Las postrimerías de noviembre me traen a la memoria los cumpleaños de mi abuela. «Venga, señora Presen, cuéntenos penas», le decía mi padre a su suegra con muchísima retranca. Y ella –después de hacerse la interesante con sus retóricos «ay, no os riais de mí que al año que viene ya no estaré» y sus «ay, qué poco habéis sufrido»– se embalaba y nos contaba que desde la guerra no tenía alegría, que con 18 años se le murió su primer novio, y poco después se le murió su madre y enseguida empezaron a morirse vecinos y conocidos… Se le murió, en definitiva, su mundo, y cuando la guerra acabó era una adulta triste que apenas había cumplido 20 años. Siempre la recuerdo romanceando penas en voz bajita. Se le quedó la costumbre de sufrir.

Una noche me desperté en medio de una de esas pesadillas terribles en las que caemos a veces los niños soñadores. Ella vino y me preguntó con qué soñaba. «¡Con muchos fantasmas!», exclamé yo. Se echó a reír y, para mi perplejidad infantil, me soltó con una seguridad que yo no le había visto nunca que los fantasmas no existían, que ella lo sabía muy bien porque se pasó años esperando a uno. «¿De verdaaad?», le pregunté yo.

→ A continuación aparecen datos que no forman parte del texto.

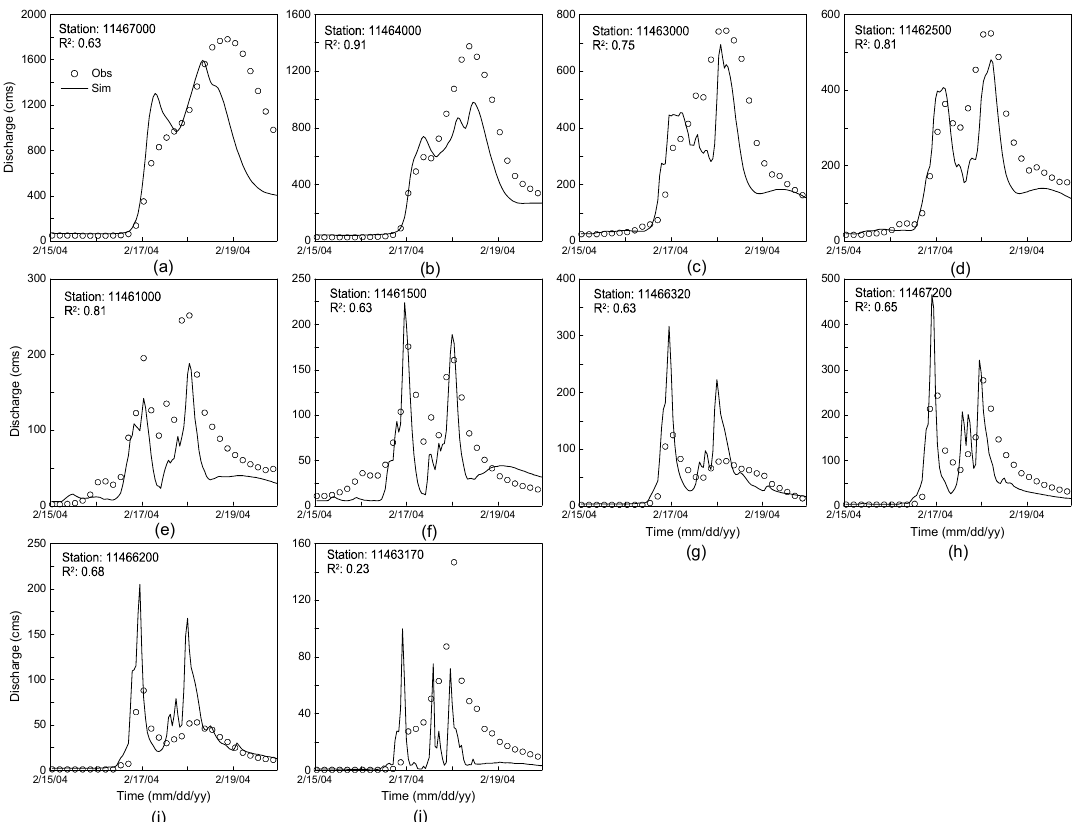
Figure 5. Comparison of hourly observed (USGS) and simulated (NWM) streamflow data at the ten stations (15–18 February 2004). The line means the simulated streamflow by the NWM, and the dot means the observed streamflow at each station. ( a – j ) are ten stations in the Russian River basin listed in Table 2.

Y entonces me contó, con tanta dulzura como inocencia, que cuando su primer novio estaba a punto de morir en aquellos días de la guerra y la enfermedad, le dijo, para consolar su infinita tristeza: «Presen, no te preocupes, aunque me muera, si es verdad que se puede venir del más allá, yo vendré a verte». Y ella lo esperó muchas veces, con los ojos abiertos en la oscuridad. Pero él nunca vino.

Desde entonces, jamás he creído en fantasmas aunque, como las meigas gallegas, haberlos haylos. Mi abuela, con su pena, me limpió paradójicamente el mundo de almas en pena. De ahí que me resulte tan difícil soportar a ninguno, ninguna e incluso ningune.